やけど(熱傷)治療は私共の在籍した東京女子医科大学形成外科学教室において最も力を入れている診療・研究領域です。鹿児島市立病院は全国トップ3に入る全身熱傷の患者数を有しており、赴任時代は多くの熱傷治療に携わりました。
やけども病態と診断にて最善な方法で治療いたします。
けがの種類
擦過傷(創)、すりきず
転んで顔や膝を道路のアスファルトなどに接触し、摩擦などの外力で表皮や真皮の一部が削りとられた創です。通常は創面には皮膚付属器が残っているので治癒は速やかです。
治療は創傷被覆材貼付や軟膏塗布で浸潤療法を行い創部の上皮化を図ります。
挫創
走っていて転んで顔や膝の皮膚がぱかっと割れたなど、鈍的外力により生じる皮膚皮下組織の開放性損傷で、創縁は不規則で皮膚が剥離し、皮下の出血を伴います。そのまま放置するとガタガタの汚い傷跡となることがあるので、形成外科での治療が最適です。治療は局所麻酔下に挫滅した汚い組織を切除(デブリードマン)して縫合閉鎖します。
切創
鋭的な刃物やガラス片などで切った鋭的創傷です。創は、線状創となることが多いです。創縁は鋭く挫創と比較して組織の挫滅は少ないです。治療はナイロン糸で縫合閉鎖する一次縫合です。浅い場合はテープ固定にて閉鎖されることもありますが、滲出液ではがれて傷口が開いて、目立つ傷跡となることがありますので、可能な限り縫合を行うことが最適な治療です。
また弁状創といって、一定方向の斜めに入った鋭的創傷があります。U字やV字状の形状を呈し、末端が菲薄化した創です。治癒後に弁状部が盛り上がる変形trap door deformityが生じやすいので、薄い部分は切除して縫合するなど、形成外科的なテクニックを要する創傷です。
裂創
車椅子の金具で皮膚がはがれたなど、皮膚が強い牽引や圧迫により引き延ばされて、皮膚の弾力を越えて引き裂かれてできる創です。皮膚の萎縮した高齢者の前腕や下腿に生じやすいです。

***

• [課題の目的]:
けがの種類についての文章から、「やけど(熱傷)治療は私共の在」で始まり「ドマン)して縫合閉鎖します。」で終わる部分を一字一句違えずに書き写してください。

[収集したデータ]
***

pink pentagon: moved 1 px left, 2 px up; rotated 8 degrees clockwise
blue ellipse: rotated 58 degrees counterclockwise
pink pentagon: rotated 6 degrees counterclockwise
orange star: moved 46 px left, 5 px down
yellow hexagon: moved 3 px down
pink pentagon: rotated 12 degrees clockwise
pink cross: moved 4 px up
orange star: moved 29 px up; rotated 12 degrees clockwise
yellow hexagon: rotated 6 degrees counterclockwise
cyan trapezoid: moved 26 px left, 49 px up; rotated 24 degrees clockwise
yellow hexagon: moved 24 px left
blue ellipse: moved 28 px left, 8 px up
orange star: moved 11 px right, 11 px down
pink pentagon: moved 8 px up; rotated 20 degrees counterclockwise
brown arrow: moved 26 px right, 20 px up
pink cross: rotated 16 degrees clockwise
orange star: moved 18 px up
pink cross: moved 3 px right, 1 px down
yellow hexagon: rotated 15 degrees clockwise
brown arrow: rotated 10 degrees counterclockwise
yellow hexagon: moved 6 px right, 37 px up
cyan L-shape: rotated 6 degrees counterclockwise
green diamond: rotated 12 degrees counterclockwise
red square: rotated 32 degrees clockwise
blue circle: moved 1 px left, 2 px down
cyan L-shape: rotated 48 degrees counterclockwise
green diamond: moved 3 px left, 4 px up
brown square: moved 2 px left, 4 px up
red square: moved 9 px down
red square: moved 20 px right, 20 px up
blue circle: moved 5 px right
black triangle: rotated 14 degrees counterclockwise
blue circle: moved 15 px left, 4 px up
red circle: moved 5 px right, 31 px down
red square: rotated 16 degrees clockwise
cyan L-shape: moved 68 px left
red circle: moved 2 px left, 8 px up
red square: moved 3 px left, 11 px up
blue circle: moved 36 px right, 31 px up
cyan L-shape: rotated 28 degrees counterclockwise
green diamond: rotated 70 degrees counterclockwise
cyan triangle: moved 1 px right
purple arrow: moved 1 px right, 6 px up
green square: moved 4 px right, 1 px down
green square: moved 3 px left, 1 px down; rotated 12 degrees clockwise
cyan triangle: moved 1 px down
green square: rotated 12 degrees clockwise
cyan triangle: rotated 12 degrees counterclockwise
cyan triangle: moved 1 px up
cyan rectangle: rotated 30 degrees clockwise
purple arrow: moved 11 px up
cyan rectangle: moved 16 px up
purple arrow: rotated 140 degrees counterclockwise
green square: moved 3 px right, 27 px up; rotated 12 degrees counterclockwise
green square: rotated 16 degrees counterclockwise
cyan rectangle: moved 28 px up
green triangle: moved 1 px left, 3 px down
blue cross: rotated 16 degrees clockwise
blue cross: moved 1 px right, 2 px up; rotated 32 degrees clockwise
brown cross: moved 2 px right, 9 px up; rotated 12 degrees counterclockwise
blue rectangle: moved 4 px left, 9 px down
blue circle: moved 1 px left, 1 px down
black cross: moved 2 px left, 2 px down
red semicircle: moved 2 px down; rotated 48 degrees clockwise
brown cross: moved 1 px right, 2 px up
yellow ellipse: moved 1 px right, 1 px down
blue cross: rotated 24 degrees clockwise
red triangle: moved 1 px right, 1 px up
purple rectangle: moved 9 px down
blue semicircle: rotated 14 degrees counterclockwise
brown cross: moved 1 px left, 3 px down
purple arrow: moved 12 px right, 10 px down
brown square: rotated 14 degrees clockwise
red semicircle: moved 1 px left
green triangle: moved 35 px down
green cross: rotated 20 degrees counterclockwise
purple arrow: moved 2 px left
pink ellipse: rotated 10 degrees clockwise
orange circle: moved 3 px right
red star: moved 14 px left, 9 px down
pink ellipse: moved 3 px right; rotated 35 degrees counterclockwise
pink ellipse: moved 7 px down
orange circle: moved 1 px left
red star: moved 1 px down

***

• [課題の解答]:
やけど(熱傷)治療は私共の在籍した東京女子医科大学形成外科学教室において最も力を入れている診療・研究領域です。鹿児島市立病院は全国トップ3に入る全身熱傷の患者数を有しており、赴任時代は多くの熱傷治療に携わりました。
やけども病態と診断にて最善な方法で治療いたします。
けがの種類
擦過傷(創)、すりきず
転んで顔や膝を道路のアスファルトなどに接触し、摩擦などの外力で表皮や真皮の一部が削りとられた創です。通常は創面には皮膚付属器が残っているので治癒は速やかです。
治療は創傷被覆材貼付や軟膏塗布で浸潤療法を行い創部の上皮化を図ります。
挫創
走っていて転んで顔や膝の皮膚がぱかっと割れたなど、鈍的外力により生じる皮膚皮下組織の開放性損傷で、創縁は不規則で皮膚が剥離し、皮下の出血を伴います。そのまま放置するとガタガタの汚い傷跡となることがあるので、形成外科での治療が最適です。治療は局所麻酔下に挫滅した汚い組織を切除(デブリードマン)して縫合閉鎖します。